**ZU BEARBEITENDE AUFGABEN:**
a) Prüfen Sie, ob die Aussagen (i) bis (iii) mit dem Textauszug über die Militäroperation „Rising Lion“ übereinstimmen, und belegen Sie jedes Ja oder Nein mit den entscheidenden Worten des Textauszugs als wörtlichem Zitat.
(i) Netanjahu sprach in einer Zoom-Pressekonferenz am Montag vor Journalisten.
(ii) Die genauen Opferzahlen sind von internationalen Medien bereits bestätigt worden.
(iii) Nach Angaben der IDF wurden mehr als 90 strategische Ziele in Iran angegriffen.
b) Geben Sie aus dem Textauszug über die Militäroperation „Rising Lion“ den Abschnitt wörtlich wieder, der mit „Der israelische Ministerpräsident“ beginnt und bis einschließlich „eine neue Weltordnung.“ reicht.

**TEXTAUSZUG:**
┄┄┄┄┄┄┄┄┄┄

Der israelische Ministerpräsident Benjamin Netanjahu versprach zwar, Irans nukleares Potenzial zu zerstören, aber Experten warnen vor einer umfassenderen Agenda des Westens. Die Gründe dafür legen sie in der Analyse offen, genauso wie Ihre Einschätzung über eine neue Weltordnung.
"Wenn Iran fällt, verlieren wir alle" – Teherans Verbündete betrachten Krieg als zivilisatorischQuelle: Legion-media.ru © Str./dpa

Von Elizabeth Blade

In seiner ersten öffentlichen Rede seit Beginn der Militäroperation "Rising Lion" schwor der israelische Premierminister Benjamin Netanjahu, Iran die Möglichkeit zur Entwicklung von Atomwaffen zu entziehen, seine ballistischen Raketenkapazitäten zu zerstören und das zu beseitigen, was er als existenzielle Bedrohung für den Staat Israel bezeichnete. In einer Zoom-Pressekonferenz am Montag sagte Netanjahu vor Journalisten:

"Dies ist ein Kampf ums Überleben. Wir werden diese Operation so lange fortsetzen, bis die Islamische Republik Iran keine nukleare Bedrohung mehr darstellt – weder für Israel noch für die Region noch für die Welt."

Diese kühne Erklärung Netanjahus kam zu einem Zeitpunkt, als israelische Militärflugzeuge bereits den vierten Tag in Folge koordinierte Angriffe tief in iranisches Gebiet fortsetzten. Nach Angaben der israelischen Verteidigungskräfte (IDF) seien seit Freitag über 370 Raketen und Hunderte Drohnen aus Iran abgefeuert worden, was Israel zu einer raschen Vergeltungsmaßnahme veranlasst habe. Die IDF behaupten, mehr als 90 strategische Ziele in ganz Iran angegriffen zu haben, darunter mutmaßliche Raketenlager, Radaranlagen und Kommandozentralen in der Nähe von Teheran, Isfahan und entlang der Küste des Persischen Golfs.

Bei der Operation in Iran sind bereits mehr als 200 Menschen ums Leben gekommen, obwohl genaue Zahlen aufgrund des eingeschränkten Zugangs für internationale Medien bisher nicht bestätigt sind. Satellitenbilder, die von Analytikern des Institute for Science and International Security ausgewertet wurden, zeigen, dass Einrichtungen in der Nähe von Natanz und Parchin – die seit langem im Verdacht stehen, Teil der iranischen Nuklearinfrastruktur zu sein – erheblich beschädigt wurden.

Kritiker dieser israelischen Militäraktion – und ihrer Rechtfertigung – äußern jedoch ernsthafte Bedenken über die zugrundeliegenden Motive Netanjahus und seiner Verbündeten.

"Das Regime lügt"

┄┄┄┄┄┄┄┄┄┄

**VORLIEGENDES MATERIAL:**
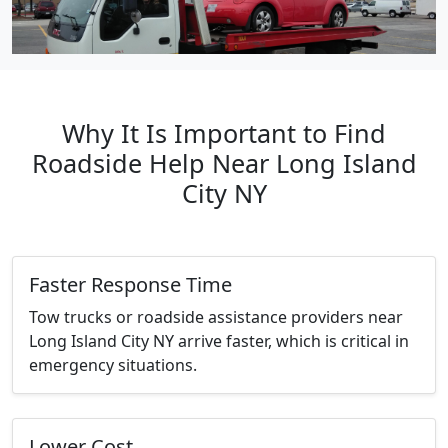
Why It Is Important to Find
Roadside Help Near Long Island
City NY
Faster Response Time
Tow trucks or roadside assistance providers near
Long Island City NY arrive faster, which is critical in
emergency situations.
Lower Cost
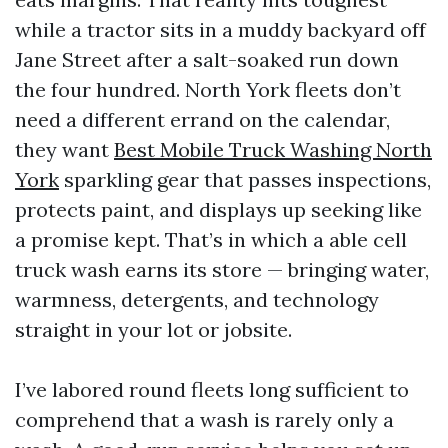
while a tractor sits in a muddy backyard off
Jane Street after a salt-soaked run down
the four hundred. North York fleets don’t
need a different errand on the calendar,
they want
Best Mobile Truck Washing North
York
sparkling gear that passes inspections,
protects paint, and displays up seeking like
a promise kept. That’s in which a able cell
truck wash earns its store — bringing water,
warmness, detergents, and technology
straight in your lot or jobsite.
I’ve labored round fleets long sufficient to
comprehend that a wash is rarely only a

┄┄┄┄┄┄┄┄┄┄

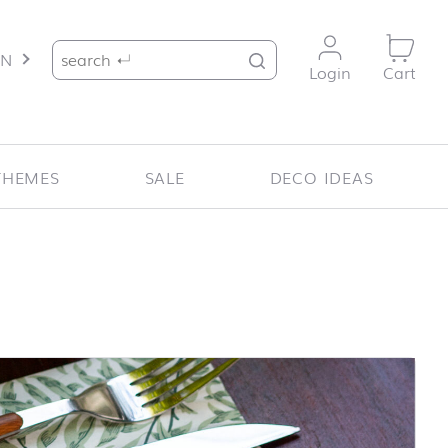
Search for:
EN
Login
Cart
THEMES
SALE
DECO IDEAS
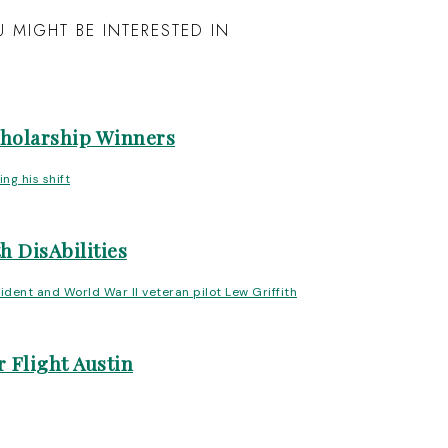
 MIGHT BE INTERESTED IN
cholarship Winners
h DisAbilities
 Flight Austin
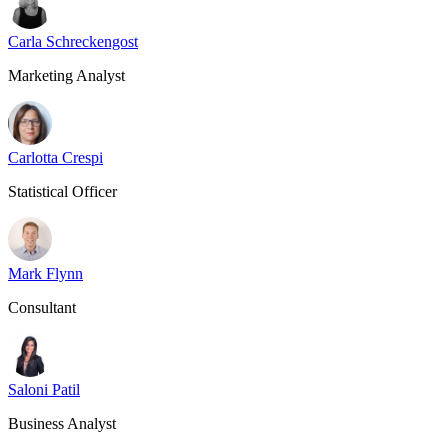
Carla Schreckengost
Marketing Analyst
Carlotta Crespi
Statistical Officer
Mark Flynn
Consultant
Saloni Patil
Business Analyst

┄┄┄┄┄┄┄┄┄┄

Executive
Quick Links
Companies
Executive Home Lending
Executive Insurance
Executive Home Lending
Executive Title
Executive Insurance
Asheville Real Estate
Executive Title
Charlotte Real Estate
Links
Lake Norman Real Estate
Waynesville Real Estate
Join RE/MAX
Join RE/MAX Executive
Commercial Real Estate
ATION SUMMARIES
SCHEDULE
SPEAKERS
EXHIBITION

┄┄┄┄┄┄┄┄┄┄

**LÖSUNGEN:**
a)
(i) Ja: „In einer Zoom-Pressekonferenz am Montag sagte Netanjahu vor Journalisten“
(ii) Nein: „obwohl genaue Zahlen aufgrund des eingeschränkten Zugangs für internationale Medien bisher nicht bestätigt sind“
(iii) Ja: „Die IDF behaupten, mehr als 90 strategische Ziele in ganz Iran angegriffen zu haben“

b)
Der israelische Ministerpräsident Benjamin Netanjahu versprach zwar, Irans nukleares Potenzial zu zerstören, aber Experten warnen vor einer umfassenderen Agenda des Westens. Die Gründe dafür legen sie in der Analyse offen, genauso wie Ihre Einschätzung über eine neue Weltordnung.